» 課題 1: 登山の安全に関する文章では、山行の目標は何だとされていますか。
» 課題 2: 登山の安全に関する文章の最後の文に続けて、その先を書き進めてください。

» 抽出テキスト:
______________________________
意外な意識の持ち方が遭難、事故の要因となることがあります。
具体的には、当該山行の目標をコース踏破やピークハントにしないということです。目標はあくまでもその日の山行を楽しみ安全に自宅まで戻り、毎日毎日の日常生活を継続することです。
とかくピークハント等を目標あるいは義務化してしまうと、必ず「無理」「無茶」「無謀」が生じます。その結果、事故、遭難のリスクが大幅に増加してしまいます。
冷静に、当日その地点まで山を楽しめたことに感謝しつつ、勇気をもって「引き返す」あるいは「計画の修正」を選択することです。ただし、これは言うは易し、行うは難しですが。
戦国時代の戦の時に一番難しいとされたのが「殿(しんがり)」の役目です。殿をつとめる武将は、自らの兵の死を賭けて部隊全体の安全な退却をする強力なリーダーシップが求められました。時にCLは鬼にならないとダメですね。
そもそも夢というものは、それを叶えるために一生懸命努力するための目標ではありますが、必ず叶うものではありません。「人」の「夢」は「儚(はかな)い」ものなのですから。
もう一つ違った観点から見ると、登頂や踏破を目標化してしまうと、本来の目的である山を楽しむという気持ちよりも、何が何でも登らねば、先に進まねばという使命感が先に立ってしまうことになります。ある意味単純に山の自然に感謝し、送り出してくれた家族に感謝し、同行した仲間に感謝する心のゆとりこそが大切なのではないでしょうか。
______________________________
短答式のグラフ課題:
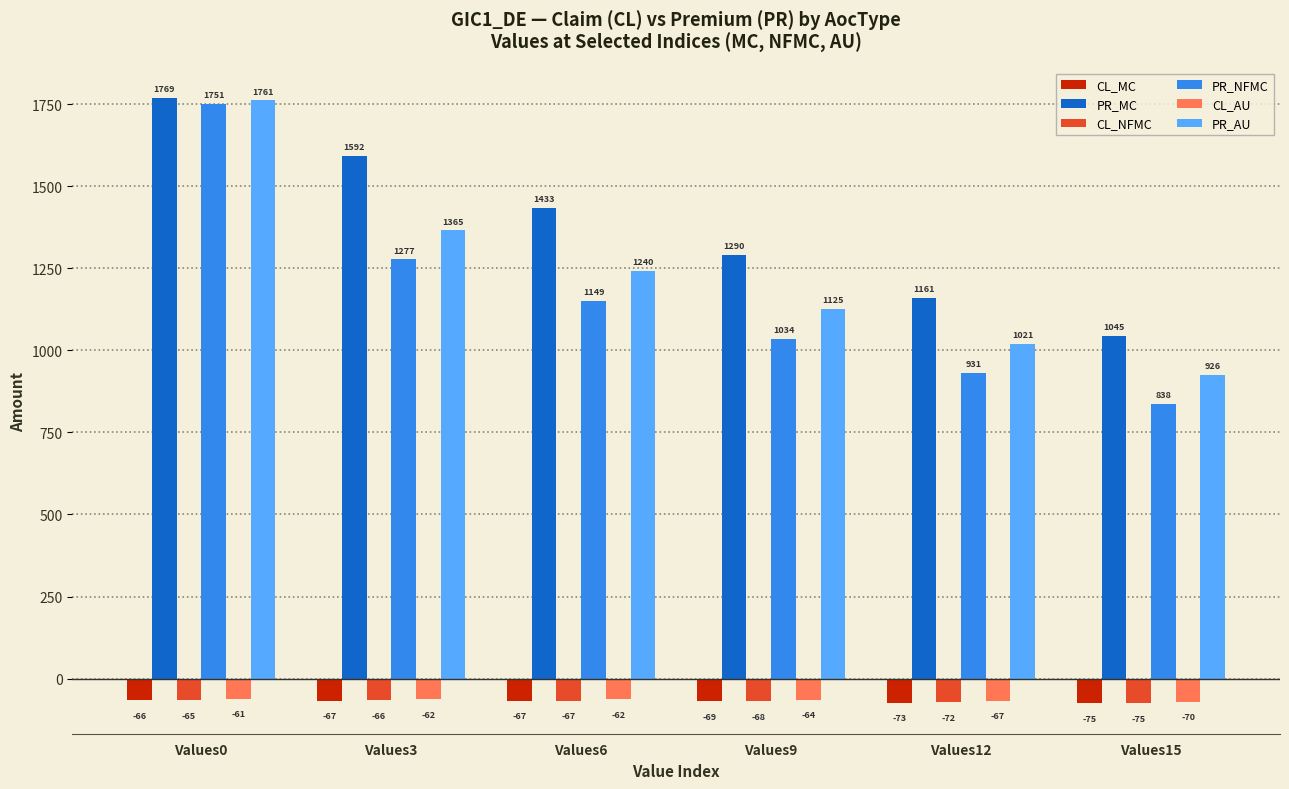

Which category has the lowest value across all series?

Values15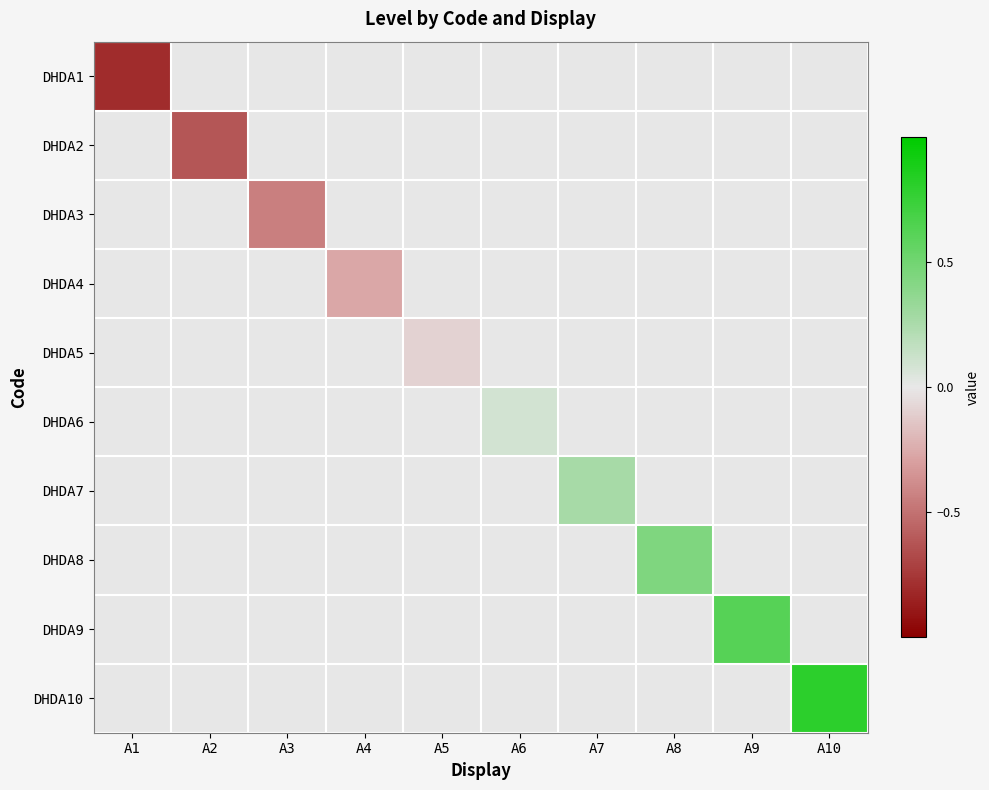

What is the spread (max minus min) of values at A3?

0.4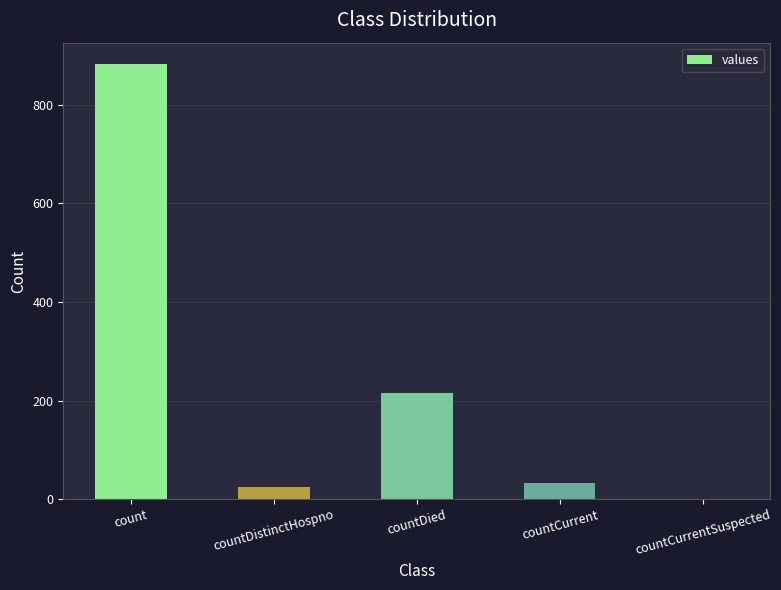

Which category has the highest value across all series?

count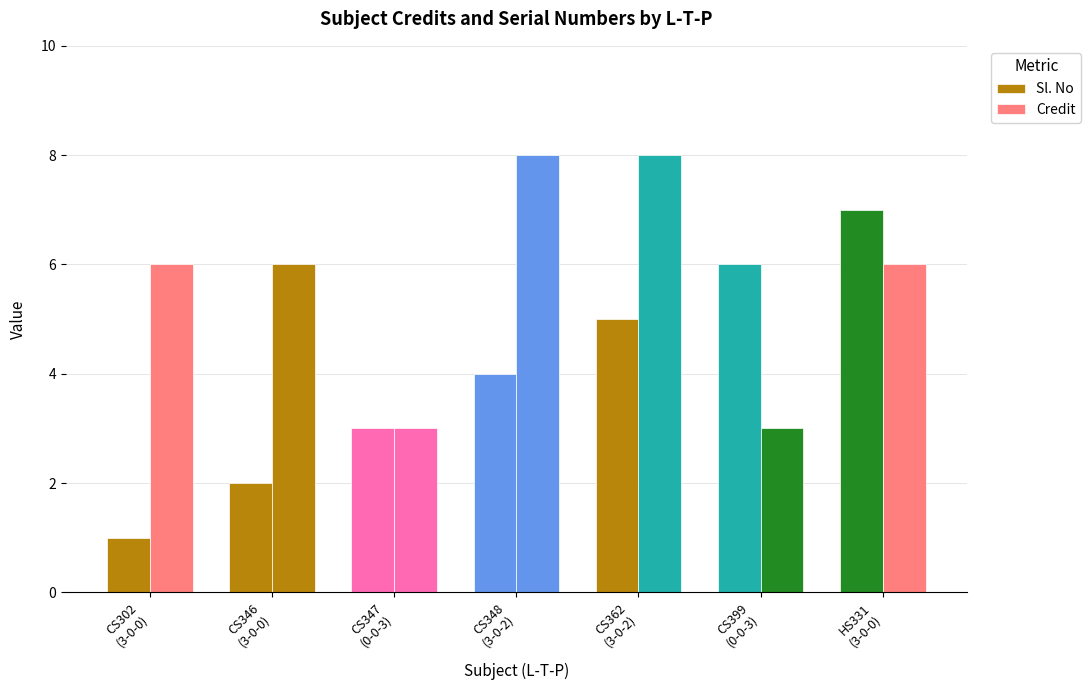

True or false: Sl. No has a value of 4 at CS348
(3-0-2).

True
______________________________
» 解答例 1: その日の山行を楽しみ安全に自宅まで戻り、毎日毎日の日常生活を継続することです。

» 解答例 2:
今回の蛇足は、お盆を前に(東京の方はごめんなさい)仏教的な話を。
お釈迦さまは、正覚成就の後最初に説かれたのは「苦」についてでした。お釈迦さまは、生は苦である、老は苦である、病は苦である、死は苦である、と説かれました。一番に生きることを苦として挙げています。何か切ない感じがしますね。この生、老、病、死が所謂四苦八苦の四苦です。
因みに、残りの四つは、「怨憎会苦」(怨憎するものに会うのは苦である)、「愛別離苦」(愛するものと別離するのは苦である)、「求不得苦」(求めて得ざるは苦である)、「五蘊盛苦」(人間の存在を構成するものすべて苦である)です。
何か「そんなんじゃやってられねえ」という厳しいご意見が出そうですので、今回の話はお釈迦に。